## Directions for this task
Search the records for the word "manual" and copy every line in which it occurs.

BEGIN Material for the task

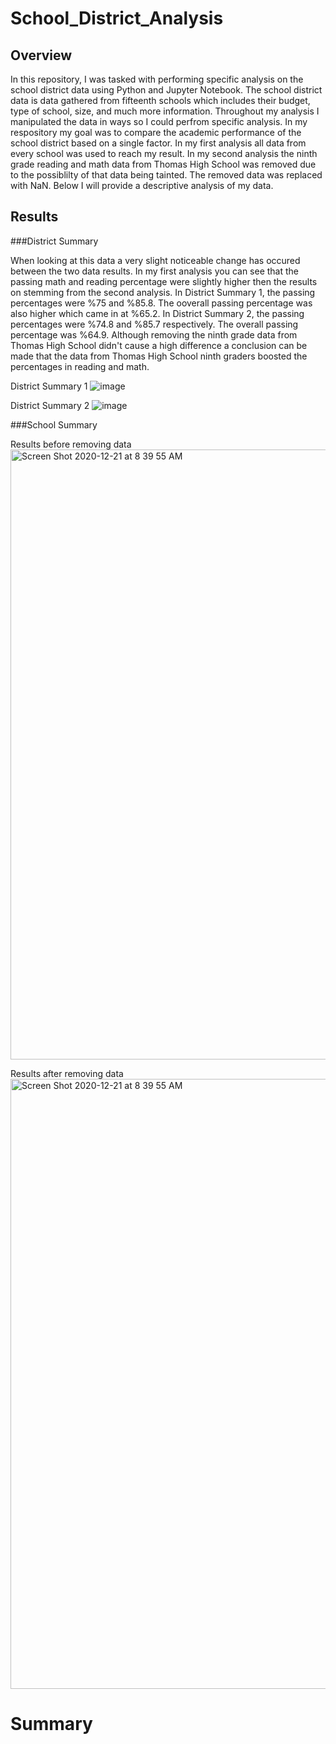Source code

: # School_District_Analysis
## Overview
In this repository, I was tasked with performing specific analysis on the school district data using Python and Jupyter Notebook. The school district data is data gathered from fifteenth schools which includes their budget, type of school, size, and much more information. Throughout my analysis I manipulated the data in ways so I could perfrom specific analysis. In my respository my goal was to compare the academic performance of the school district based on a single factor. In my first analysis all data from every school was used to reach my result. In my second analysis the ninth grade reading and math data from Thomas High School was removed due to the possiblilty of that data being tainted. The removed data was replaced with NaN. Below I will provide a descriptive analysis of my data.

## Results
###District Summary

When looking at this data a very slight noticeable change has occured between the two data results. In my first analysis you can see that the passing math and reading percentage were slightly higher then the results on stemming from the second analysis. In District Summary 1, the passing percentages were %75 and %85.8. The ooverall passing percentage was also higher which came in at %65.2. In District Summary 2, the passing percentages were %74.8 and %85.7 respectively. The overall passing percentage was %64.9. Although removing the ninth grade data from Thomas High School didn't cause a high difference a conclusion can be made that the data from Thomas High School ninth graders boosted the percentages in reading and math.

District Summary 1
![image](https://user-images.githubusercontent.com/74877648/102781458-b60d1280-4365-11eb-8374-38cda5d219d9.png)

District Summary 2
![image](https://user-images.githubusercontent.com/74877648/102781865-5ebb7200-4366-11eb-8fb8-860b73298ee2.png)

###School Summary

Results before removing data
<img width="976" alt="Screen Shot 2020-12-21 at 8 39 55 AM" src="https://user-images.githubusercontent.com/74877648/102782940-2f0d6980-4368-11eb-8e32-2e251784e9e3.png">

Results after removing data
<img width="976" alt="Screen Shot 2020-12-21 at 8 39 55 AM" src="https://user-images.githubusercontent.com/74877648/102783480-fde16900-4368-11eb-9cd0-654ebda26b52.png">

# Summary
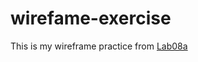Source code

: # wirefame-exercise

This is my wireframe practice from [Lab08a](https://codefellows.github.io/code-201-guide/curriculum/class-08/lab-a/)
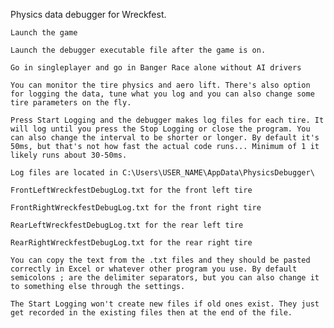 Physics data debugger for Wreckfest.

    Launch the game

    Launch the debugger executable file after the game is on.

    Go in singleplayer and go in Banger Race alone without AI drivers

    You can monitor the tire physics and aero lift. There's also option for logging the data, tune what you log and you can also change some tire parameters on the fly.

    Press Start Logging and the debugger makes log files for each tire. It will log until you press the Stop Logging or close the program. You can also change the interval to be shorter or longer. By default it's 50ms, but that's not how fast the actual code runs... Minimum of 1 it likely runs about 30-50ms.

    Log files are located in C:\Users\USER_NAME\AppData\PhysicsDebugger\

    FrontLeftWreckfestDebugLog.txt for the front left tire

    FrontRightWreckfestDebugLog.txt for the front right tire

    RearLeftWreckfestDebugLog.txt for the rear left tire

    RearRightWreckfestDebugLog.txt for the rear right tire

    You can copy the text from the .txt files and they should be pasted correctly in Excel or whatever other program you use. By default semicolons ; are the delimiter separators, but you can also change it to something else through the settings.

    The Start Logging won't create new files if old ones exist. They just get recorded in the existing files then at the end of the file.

END Material for the task
BEGIN Material for the task

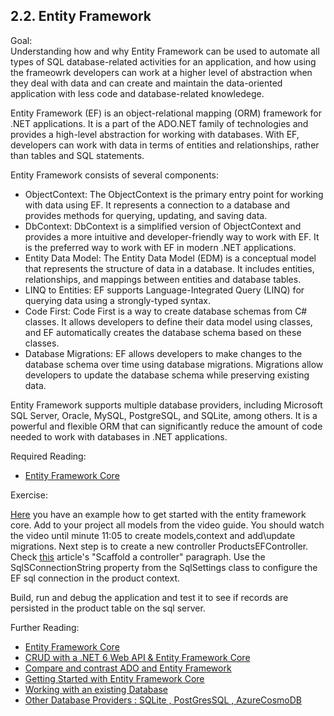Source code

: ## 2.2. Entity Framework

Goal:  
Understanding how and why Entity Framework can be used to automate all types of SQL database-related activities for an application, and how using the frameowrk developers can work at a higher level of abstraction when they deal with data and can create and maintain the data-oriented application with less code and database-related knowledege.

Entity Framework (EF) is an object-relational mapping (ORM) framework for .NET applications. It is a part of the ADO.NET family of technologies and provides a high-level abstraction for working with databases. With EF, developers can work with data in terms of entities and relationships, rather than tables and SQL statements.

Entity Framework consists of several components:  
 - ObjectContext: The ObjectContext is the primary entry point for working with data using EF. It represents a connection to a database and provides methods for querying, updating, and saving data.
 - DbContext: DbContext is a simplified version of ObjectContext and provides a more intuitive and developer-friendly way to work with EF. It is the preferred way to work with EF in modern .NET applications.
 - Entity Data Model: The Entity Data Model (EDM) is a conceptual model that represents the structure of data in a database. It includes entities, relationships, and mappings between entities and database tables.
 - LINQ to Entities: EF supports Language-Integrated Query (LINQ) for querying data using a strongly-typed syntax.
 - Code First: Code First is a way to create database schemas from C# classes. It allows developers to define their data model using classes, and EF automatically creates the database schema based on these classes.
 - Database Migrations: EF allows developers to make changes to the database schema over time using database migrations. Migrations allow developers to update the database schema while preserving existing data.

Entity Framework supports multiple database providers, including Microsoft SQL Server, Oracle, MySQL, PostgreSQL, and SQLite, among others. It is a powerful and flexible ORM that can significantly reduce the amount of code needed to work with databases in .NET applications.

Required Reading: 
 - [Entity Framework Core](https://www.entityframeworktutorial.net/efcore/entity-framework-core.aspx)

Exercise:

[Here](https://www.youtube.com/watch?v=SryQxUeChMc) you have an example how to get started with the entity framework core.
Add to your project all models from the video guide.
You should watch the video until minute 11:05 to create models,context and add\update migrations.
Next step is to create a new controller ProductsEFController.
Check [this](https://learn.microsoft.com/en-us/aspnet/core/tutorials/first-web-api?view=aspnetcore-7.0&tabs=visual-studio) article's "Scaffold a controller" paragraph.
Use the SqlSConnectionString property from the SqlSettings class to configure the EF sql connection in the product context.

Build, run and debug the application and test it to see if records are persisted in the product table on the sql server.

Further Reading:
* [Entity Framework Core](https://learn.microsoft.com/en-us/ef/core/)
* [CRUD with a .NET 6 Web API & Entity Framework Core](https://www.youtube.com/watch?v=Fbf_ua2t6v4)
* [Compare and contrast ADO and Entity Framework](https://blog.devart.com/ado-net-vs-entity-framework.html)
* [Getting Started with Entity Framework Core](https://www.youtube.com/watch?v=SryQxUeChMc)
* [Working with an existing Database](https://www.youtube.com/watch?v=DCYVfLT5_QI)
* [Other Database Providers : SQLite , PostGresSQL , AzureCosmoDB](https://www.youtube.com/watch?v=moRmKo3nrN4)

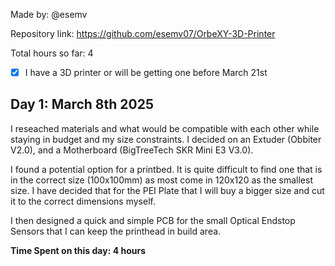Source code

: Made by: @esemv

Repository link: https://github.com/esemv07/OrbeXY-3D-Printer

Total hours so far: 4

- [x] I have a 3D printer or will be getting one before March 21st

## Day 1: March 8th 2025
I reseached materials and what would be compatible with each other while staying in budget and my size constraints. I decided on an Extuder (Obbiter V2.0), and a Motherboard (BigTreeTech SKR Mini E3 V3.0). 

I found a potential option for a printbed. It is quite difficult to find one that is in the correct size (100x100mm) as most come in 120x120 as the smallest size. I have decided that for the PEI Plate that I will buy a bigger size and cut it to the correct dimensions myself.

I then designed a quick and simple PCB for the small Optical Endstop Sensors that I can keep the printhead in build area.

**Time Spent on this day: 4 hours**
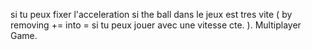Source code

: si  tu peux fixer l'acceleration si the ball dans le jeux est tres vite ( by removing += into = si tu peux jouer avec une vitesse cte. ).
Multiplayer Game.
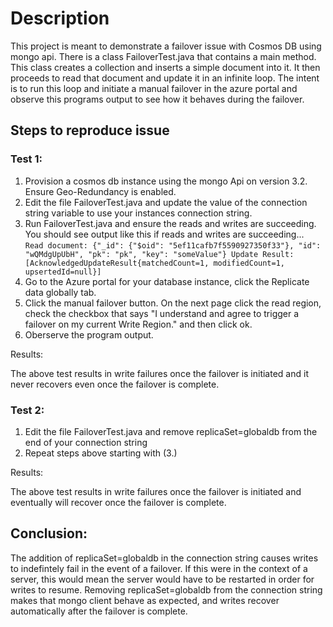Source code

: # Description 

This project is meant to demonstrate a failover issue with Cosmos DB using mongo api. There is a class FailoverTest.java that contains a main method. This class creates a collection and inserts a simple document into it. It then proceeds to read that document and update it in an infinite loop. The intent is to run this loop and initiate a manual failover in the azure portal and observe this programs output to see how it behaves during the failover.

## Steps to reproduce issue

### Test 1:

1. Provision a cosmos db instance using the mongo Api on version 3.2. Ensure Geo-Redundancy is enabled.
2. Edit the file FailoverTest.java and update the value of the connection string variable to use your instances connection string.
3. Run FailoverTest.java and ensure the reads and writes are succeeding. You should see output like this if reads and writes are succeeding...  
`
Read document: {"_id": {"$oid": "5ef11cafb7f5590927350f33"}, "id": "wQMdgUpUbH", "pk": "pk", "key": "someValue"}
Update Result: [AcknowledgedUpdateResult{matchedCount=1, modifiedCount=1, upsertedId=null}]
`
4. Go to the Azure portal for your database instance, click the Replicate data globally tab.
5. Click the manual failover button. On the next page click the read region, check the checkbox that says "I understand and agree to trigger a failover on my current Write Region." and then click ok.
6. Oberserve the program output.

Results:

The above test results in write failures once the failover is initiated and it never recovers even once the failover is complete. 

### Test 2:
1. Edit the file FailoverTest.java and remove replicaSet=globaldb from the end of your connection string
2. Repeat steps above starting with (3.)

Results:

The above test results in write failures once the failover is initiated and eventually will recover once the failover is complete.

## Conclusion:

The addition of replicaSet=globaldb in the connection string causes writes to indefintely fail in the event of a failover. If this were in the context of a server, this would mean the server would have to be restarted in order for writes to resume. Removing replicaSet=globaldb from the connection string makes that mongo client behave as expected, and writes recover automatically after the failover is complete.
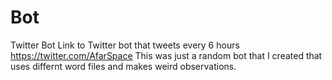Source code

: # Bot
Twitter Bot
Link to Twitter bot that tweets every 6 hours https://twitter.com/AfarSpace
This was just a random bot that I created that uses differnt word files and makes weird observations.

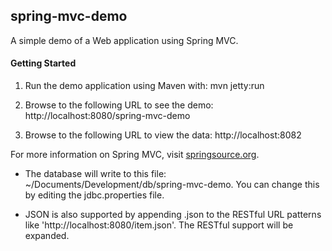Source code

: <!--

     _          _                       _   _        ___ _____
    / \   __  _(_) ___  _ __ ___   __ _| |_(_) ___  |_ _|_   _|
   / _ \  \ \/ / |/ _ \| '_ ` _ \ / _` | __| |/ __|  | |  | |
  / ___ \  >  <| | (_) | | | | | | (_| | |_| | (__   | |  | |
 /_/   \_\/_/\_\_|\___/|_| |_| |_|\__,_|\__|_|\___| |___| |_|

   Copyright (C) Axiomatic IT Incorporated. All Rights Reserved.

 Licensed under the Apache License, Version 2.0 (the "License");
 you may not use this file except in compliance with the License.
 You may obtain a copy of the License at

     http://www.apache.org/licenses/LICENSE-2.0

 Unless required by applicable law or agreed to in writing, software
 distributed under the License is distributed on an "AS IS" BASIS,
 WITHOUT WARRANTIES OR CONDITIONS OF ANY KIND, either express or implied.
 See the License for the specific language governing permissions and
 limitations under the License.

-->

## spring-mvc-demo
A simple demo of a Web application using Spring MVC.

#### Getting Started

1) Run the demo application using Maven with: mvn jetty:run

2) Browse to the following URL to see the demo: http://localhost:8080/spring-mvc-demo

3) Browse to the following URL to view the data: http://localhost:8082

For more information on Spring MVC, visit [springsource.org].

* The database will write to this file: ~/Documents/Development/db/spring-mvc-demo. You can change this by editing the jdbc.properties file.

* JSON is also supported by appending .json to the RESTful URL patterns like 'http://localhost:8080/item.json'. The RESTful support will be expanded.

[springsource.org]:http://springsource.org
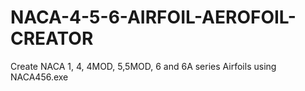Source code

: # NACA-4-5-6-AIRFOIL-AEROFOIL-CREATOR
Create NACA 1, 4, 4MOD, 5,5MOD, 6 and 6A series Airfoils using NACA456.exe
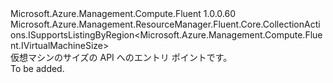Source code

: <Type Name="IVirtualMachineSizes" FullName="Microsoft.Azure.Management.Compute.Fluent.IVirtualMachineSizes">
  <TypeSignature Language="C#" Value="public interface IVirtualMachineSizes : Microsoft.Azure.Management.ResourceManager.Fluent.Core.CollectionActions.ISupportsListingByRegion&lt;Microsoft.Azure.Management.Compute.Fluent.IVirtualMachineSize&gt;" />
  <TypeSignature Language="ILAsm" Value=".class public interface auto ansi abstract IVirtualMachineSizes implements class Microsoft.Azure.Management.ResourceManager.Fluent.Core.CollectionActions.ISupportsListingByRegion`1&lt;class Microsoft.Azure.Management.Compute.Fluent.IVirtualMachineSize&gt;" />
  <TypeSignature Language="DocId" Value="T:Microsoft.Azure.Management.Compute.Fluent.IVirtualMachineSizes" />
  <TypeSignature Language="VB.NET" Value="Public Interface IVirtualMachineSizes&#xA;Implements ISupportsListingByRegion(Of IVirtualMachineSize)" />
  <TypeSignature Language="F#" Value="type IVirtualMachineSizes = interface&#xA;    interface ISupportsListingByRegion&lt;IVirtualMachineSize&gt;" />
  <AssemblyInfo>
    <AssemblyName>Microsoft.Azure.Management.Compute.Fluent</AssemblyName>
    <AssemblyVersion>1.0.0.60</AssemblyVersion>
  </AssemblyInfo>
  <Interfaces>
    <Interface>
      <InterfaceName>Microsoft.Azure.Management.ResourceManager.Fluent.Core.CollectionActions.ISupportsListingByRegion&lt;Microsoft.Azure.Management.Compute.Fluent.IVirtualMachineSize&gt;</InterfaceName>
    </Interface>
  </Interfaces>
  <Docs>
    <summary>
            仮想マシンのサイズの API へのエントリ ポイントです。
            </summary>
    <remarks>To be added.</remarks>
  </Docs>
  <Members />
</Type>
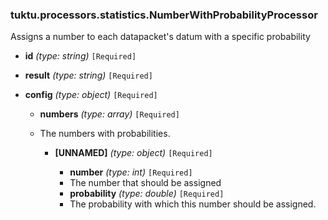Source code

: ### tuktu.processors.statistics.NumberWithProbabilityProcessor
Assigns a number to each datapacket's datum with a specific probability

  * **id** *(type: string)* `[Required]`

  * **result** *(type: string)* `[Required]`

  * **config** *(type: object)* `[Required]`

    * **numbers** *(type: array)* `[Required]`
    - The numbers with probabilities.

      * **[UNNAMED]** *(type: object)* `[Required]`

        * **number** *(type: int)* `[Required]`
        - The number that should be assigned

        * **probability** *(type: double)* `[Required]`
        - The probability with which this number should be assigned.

END Material for the task

## Task solution
This project is meant to demonstrate a failover issue with Cosmos DB using mongo api. There is a class FailoverTest.java that contains a main method. This class creates a collection and inserts a simple document into it. It then proceeds to read that document and update it in an infinite loop. The intent is to run this loop and initiate a manual failover in the azure portal and observe this programs output to see how it behaves during the failover.
5. Click the manual failover button. On the next page click the read region, check the checkbox that says "I understand and agree to trigger a failover on my current Write Region." and then click ok.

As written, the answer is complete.